◆ Your instructions:
In your answer, give each entry again exactly as it appears.

◆ Extracted data:
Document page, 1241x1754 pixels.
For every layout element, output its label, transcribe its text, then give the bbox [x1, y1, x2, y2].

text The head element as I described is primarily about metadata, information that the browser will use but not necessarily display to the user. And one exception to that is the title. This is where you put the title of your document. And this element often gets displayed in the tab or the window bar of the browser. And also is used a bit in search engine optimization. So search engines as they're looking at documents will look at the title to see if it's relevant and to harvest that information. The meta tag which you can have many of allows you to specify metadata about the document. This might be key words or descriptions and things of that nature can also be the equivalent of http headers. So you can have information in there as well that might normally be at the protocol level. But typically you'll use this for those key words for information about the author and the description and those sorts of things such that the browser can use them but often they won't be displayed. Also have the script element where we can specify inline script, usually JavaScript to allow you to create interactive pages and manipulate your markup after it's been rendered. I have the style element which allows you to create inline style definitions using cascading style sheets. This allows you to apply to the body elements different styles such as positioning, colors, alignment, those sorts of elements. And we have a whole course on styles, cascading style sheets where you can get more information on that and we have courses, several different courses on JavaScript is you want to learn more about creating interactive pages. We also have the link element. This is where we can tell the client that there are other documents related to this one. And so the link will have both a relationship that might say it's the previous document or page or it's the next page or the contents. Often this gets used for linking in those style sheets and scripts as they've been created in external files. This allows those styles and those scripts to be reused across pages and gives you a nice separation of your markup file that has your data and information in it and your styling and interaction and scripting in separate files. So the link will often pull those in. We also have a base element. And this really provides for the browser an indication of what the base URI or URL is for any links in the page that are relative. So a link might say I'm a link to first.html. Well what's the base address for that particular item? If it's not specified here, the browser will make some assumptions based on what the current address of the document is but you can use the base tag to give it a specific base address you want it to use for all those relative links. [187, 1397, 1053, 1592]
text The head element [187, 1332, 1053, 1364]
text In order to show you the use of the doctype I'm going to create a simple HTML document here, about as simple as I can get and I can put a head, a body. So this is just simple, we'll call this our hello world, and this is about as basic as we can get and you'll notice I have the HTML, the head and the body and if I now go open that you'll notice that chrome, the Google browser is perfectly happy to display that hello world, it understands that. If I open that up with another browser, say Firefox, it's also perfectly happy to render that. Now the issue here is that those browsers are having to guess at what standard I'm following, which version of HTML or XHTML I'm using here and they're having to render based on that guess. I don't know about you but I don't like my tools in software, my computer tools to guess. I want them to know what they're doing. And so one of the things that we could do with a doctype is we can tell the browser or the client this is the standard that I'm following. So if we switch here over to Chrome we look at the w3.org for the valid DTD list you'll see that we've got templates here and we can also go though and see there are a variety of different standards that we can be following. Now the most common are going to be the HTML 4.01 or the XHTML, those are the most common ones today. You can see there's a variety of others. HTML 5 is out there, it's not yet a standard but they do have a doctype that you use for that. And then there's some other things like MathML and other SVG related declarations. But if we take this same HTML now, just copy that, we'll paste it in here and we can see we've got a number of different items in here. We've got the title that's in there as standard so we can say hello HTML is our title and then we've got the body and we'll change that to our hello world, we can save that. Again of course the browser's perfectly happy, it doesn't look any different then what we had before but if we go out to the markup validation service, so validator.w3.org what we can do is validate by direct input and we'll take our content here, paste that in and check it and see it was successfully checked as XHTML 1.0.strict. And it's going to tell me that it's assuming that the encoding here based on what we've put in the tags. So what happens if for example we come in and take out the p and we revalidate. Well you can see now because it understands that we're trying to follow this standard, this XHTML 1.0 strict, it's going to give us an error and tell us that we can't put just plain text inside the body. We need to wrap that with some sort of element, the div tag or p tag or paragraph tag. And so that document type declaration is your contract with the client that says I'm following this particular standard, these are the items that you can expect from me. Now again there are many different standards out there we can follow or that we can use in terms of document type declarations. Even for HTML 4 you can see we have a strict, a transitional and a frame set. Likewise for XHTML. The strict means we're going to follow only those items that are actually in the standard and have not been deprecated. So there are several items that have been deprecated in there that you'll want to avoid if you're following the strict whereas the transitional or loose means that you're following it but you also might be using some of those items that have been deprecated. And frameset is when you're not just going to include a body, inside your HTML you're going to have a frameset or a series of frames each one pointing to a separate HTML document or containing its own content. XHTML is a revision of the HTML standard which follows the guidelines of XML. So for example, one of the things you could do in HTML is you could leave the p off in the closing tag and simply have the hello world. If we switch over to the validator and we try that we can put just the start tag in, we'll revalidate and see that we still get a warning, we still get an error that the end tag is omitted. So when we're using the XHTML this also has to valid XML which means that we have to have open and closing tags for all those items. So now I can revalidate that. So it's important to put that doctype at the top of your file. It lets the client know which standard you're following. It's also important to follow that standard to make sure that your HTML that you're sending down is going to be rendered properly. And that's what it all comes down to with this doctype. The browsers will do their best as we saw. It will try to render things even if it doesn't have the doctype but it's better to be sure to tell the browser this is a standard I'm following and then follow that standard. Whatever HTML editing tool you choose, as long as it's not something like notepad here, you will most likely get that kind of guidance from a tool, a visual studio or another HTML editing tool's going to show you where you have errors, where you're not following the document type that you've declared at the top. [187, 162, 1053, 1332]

◆ Result below:
Document page, 1241x1754 pixels.
For every layout element, output its label, transcribe its text, then give the bbox [x1, y1, x2, y2].

text The head element as I described is primarily about metadata, information that the browser will use but not necessarily display to the user. And one exception to that is the title. This is where you put the title of your document. And this element often gets displayed in the tab or the window bar of the browser. And also is used a bit in search engine optimization. So search engines as they're looking at documents will look at the title to see if it's relevant and to harvest that information. The meta tag which you can have many of allows you to specify metadata about the document. This might be key words or descriptions and things of that nature can also be the equivalent of http headers. So you can have information in there as well that might normally be at the protocol level. But typically you'll use this for those key words for information about the author and the description and those sorts of things such that the browser can use them but often they won't be displayed. Also have the script element where we can specify inline script, usually JavaScript to allow you to create interactive pages and manipulate your markup after it's been rendered. I have the style element which allows you to create inline style definitions using cascading style sheets. This allows you to apply to the body elements different styles such as positioning, colors, alignment, those sorts of elements. And we have a whole course on styles, cascading style sheets where you can get more information on that and we have courses, several different courses on JavaScript is you want to learn more about creating interactive pages. We also have the link element. This is where we can tell the client that there are other documents related to this one. And so the link will have both a relationship that might say it's the previous document or page or it's the next page or the contents. Often this gets used for linking in those style sheets and scripts as they've been created in external files. This allows those styles and those scripts to be reused across pages and gives you a nice separation of your markup file that has your data and information in it and your styling and interaction and scripting in separate files. So the link will often pull those in. We also have a base element. And this really provides for the browser an indication of what the base URI or URL is for any links in the page that are relative. So a link might say I'm a link to first.html. Well what's the base address for that particular item? If it's not specified here, the browser will make some assumptions based on what the current address of the document is but you can use the base tag to give it a specific base address you want it to use for all those relative links. [187, 1397, 1053, 1592]
text The head element [187, 1332, 1053, 1364]
text In order to show you the use of the doctype I'm going to create a simple HTML document here, about as simple as I can get and I can put a head, a body. So this is just simple, we'll call this our hello world, and this is about as basic as we can get and you'll notice I have the HTML, the head and the body and if I now go open that you'll notice that chrome, the Google browser is perfectly happy to display that hello world, it understands that. If I open that up with another browser, say Firefox, it's also perfectly happy to render that. Now the issue here is that those browsers are having to guess at what standard I'm following, which version of HTML or XHTML I'm using here and they're having to render based on that guess. I don't know about you but I don't like my tools in software, my computer tools to guess. I want them to know what they're doing. And so one of the things that we could do with a doctype is we can tell the browser or the client this is the standard that I'm following. So if we switch here over to Chrome we look at the w3.org for the valid DTD list you'll see that we've got templates here and we can also go though and see there are a variety of different standards that we can be following. Now the most common are going to be the HTML 4.01 or the XHTML, those are the most common ones today. You can see there's a variety of others. HTML 5 is out there, it's not yet a standard but they do have a doctype that you use for that. And then there's some other things like MathML and other SVG related declarations. But if we take this same HTML now, just copy that, we'll paste it in here and we can see we've got a number of different items in here. We've got the title that's in there as standard so we can say hello HTML is our title and then we've got the body and we'll change that to our hello world, we can save that. Again of course the browser's perfectly happy, it doesn't look any different then what we had before but if we go out to the markup validation service, so validator.w3.org what we can do is validate by direct input and we'll take our content here, paste that in and check it and see it was successfully checked as XHTML 1.0.strict. And it's going to tell me that it's assuming that the encoding here based on what we've put in the tags. So what happens if for example we come in and take out the p and we revalidate. Well you can see now because it understands that we're trying to follow this standard, this XHTML 1.0 strict, it's going to give us an error and tell us that we can't put just plain text inside the body. We need to wrap that with some sort of element, the div tag or p tag or paragraph tag. And so that document type declaration is your contract with the client that says I'm following this particular standard, these are the items that you can expect from me. Now again there are many different standards out there we can follow or that we can use in terms of document type declarations. Even for HTML 4 you can see we have a strict, a transitional and a frame set. Likewise for XHTML. The strict means we're going to follow only those items that are actually in the standard and have not been deprecated. So there are several items that have been deprecated in there that you'll want to avoid if you're following the strict whereas the transitional or loose means that you're following it but you also might be using some of those items that have been deprecated. And frameset is when you're not just going to include a body, inside your HTML you're going to have a frameset or a series of frames each one pointing to a separate HTML document or containing its own content. XHTML is a revision of the HTML standard which follows the guidelines of XML. So for example, one of the things you could do in HTML is you could leave the p off in the closing tag and simply have the hello world. If we switch over to the validator and we try that we can put just the start tag in, we'll revalidate and see that we still get a warning, we still get an error that the end tag is omitted. So when we're using the XHTML this also has to valid XML which means that we have to have open and closing tags for all those items. So now I can revalidate that. So it's important to put that doctype at the top of your file. It lets the client know which standard you're following. It's also important to follow that standard to make sure that your HTML that you're sending down is going to be rendered properly. And that's what it all comes down to with this doctype. The browsers will do their best as we saw. It will try to render things even if it doesn't have the doctype but it's better to be sure to tell the browser this is a standard I'm following and then follow that standard. Whatever HTML editing tool you choose, as long as it's not something like notepad here, you will most likely get that kind of guidance from a tool, a visual studio or another HTML editing tool's going to show you where you have errors, where you're not following the document type that you've declared at the top. [187, 162, 1053, 1332]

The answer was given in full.